Data-driven Computation of Molecular Reaction Coordinates

Andreas Bittracher,Ralf Banisch,Christof Schütte
DOI: https://doi.org/10.1063/1.5035183
2018-10-19
Abstract:The identification of meaningful reaction coordinates plays a key role in the study of complex molecular systems whose essential dynamics is characterized by rare or slow transition events. In a recent publication, precise defining characteristics of such reaction coordinates were identified and linked to the existence of a so-called transition manifold. This theory gives rise to a novel numerical method for the pointwise computation of reaction coordinates that relies on short parallel MD simulations only, but yields accurate approximation of the long time behavior of the system under consideration. This article presents an extension of the method towards practical applicability in computational chemistry. It links the newly defined reaction coordinates to concepts from transition path theory and Markov state model building. The main result is an alternative computational scheme that allows for a global computation of reaction coordinates based on commonly available types of simulation data, such as single long molecular trajectories, or the push-forward of arbitrary canonically-distributed point clouds.

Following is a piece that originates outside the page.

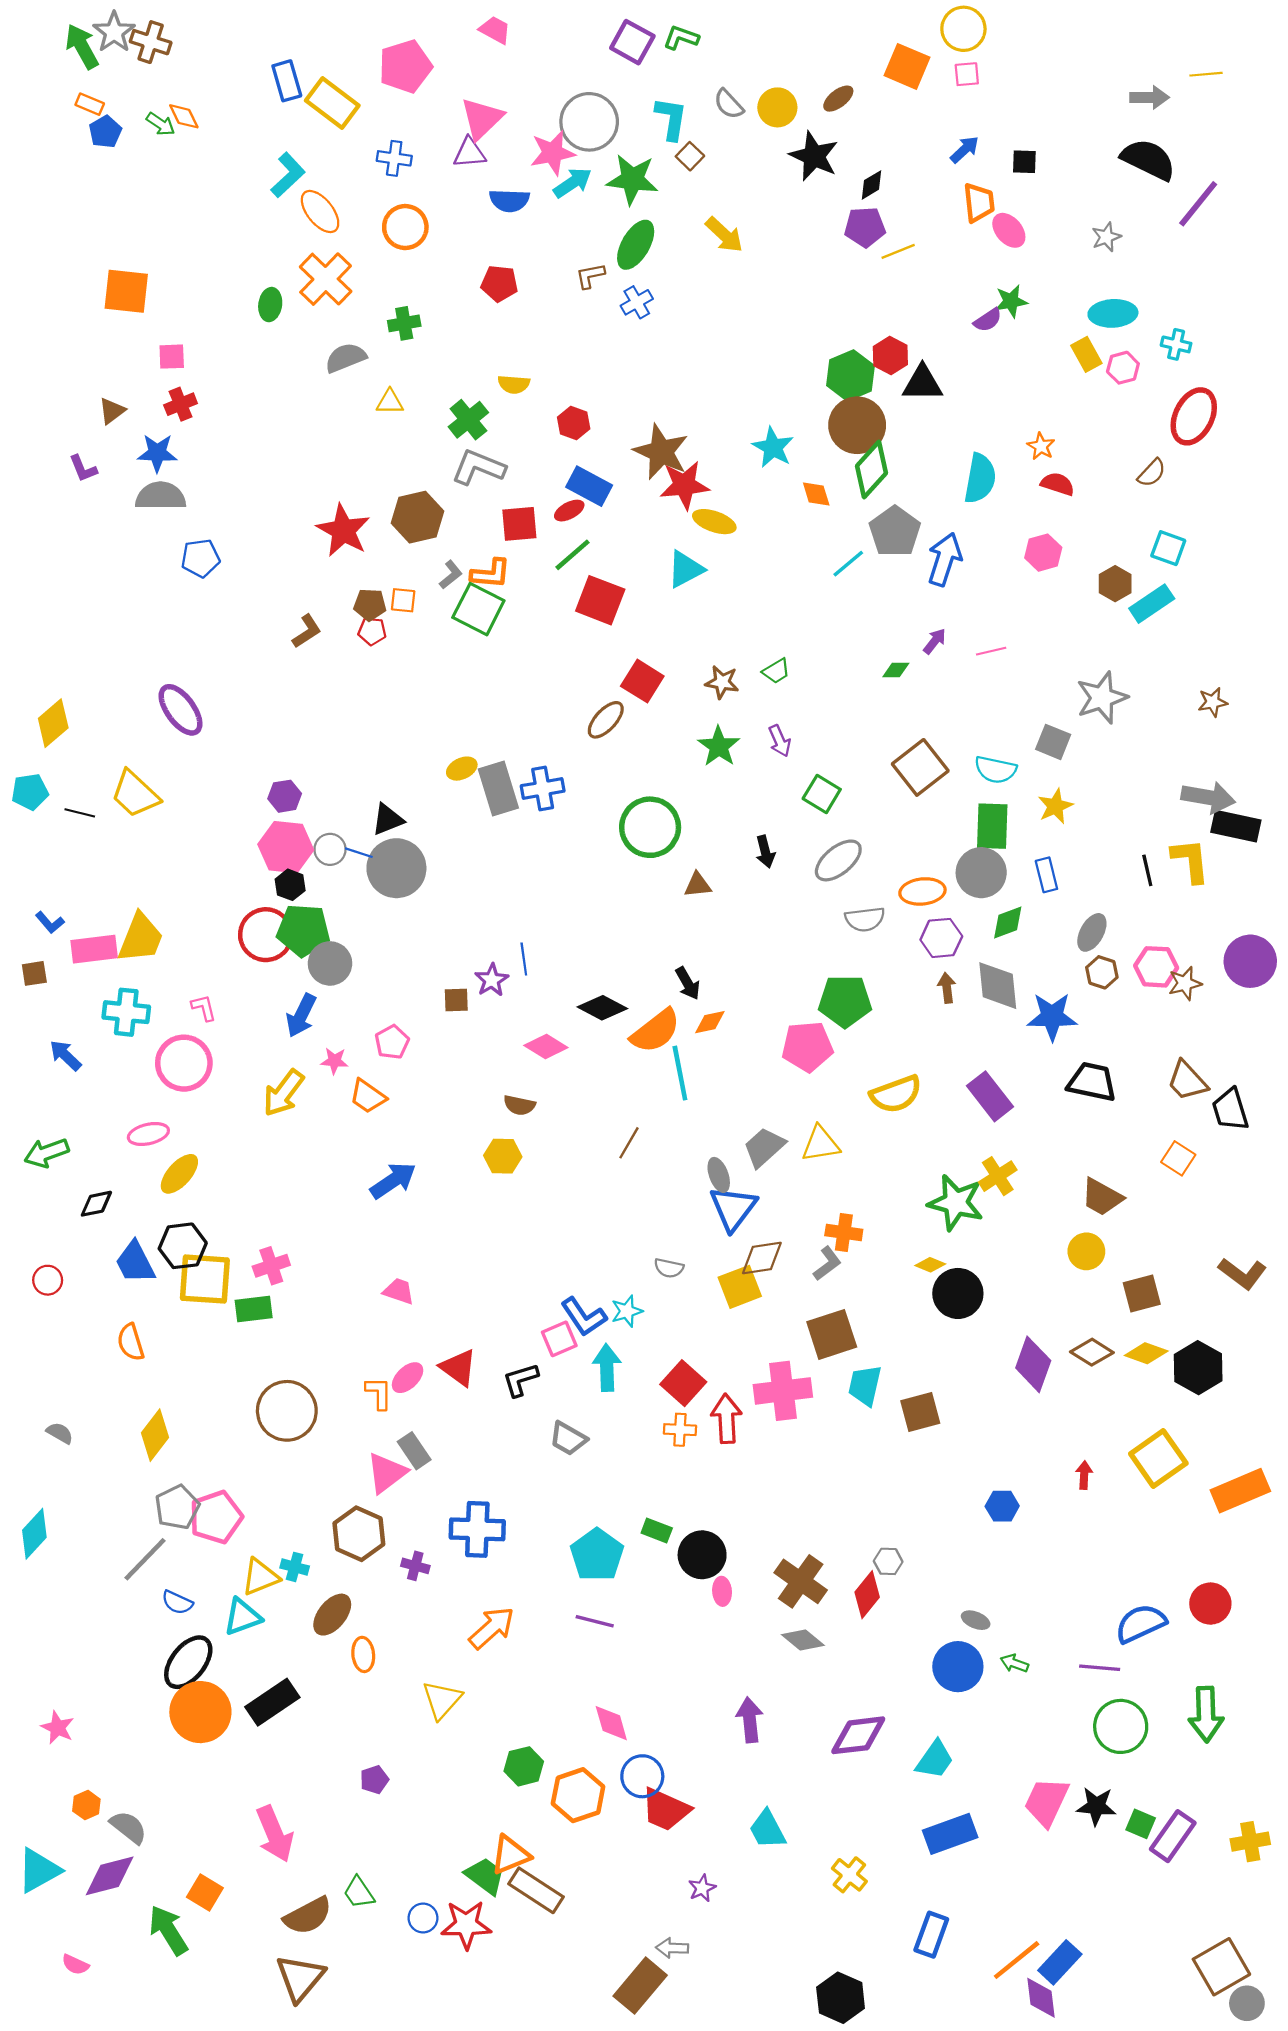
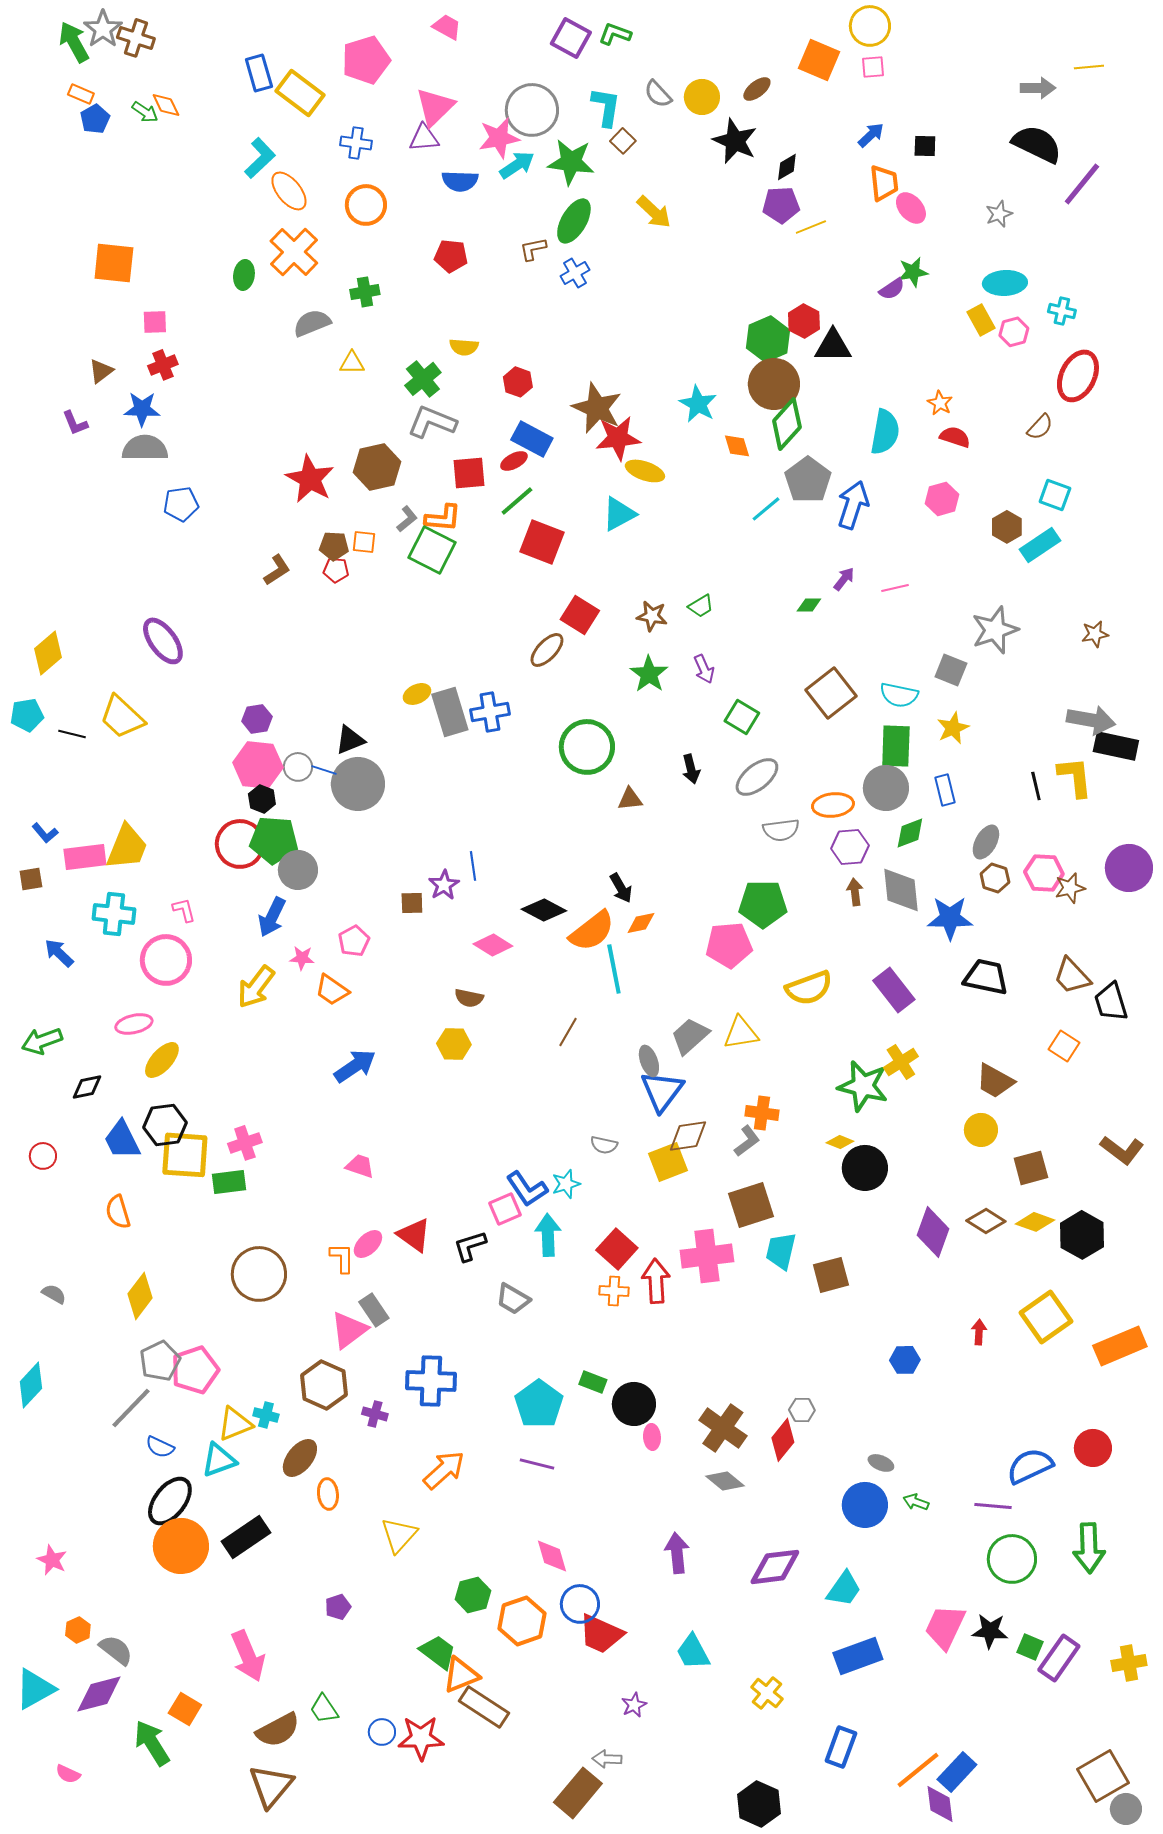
green trapezoid: (485, 1876) -> (438, 1652), moved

It is based on a Galerkin approximation of the transition manifold reaction coordinates, that can be tuned to individual requirements by the choice of the Galerkin ansatz functions. Moreover, we propose a ready-to-implement variant of the new scheme, that computes data-fitted, mesh-free ansatz functions directly from the available simulation data. The efficacy of the new method is demonstrated on a small protein system.

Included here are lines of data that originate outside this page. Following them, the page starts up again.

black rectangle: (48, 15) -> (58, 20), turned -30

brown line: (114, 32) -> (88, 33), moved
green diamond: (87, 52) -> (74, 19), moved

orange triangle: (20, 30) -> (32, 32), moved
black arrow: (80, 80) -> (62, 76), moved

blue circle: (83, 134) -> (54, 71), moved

Computational Physics,Dynamical Systems,Chemical Physics
What problem does this paper attempt to address?
The problem that this paper attempts to solve is to identify meaningful reaction coordinates in complex molecular systems. The essential dynamic characteristics of these systems are usually defined by rare or slow transition events. Although traditional kinetic models such as Markov State Models (MSMs) simplify the understanding of system behavior, they lose information about the transition process and its dynamic characteristics. Therefore, this paper proposes a new numerical method for calculating reaction coordinates in a data - driven manner. This method can preserve the long - term behavior characteristics of the system and is suitable for practical computational chemistry applications. Specifically, the main contributions of the paper include: 1. **Proposing a new computational scheme**: This scheme allows the calculation of global reaction coordinates based on common simulation data types (such as a single long - time molecular trajectory or the forward derivation of an arbitrary regular distribution point cloud). 2. **Calculating reaction coordinates based on transition manifolds**: Approximate the reaction coordinates on the transition manifolds by the Galerkin approximation method. This method can be adjusted to meet specific requirements by choosing different Galerkin basis functions. 3. **Proposing an easily implementable algorithm variant**: This variant directly calculates data - fitted, grid - free basis functions from the available simulation data, improving the practicality and flexibility of the method. 4. **Verifying the effectiveness of the new method**: Demonstrating the effectiveness of the new method on a small protein system, proving its potential in practical applications. In summary, this paper aims to solve the limitations of existing methods in calculating reaction coordinates by developing a new, data - driven computational method, so as to better understand and describe the dynamic behavior of complex molecular systems.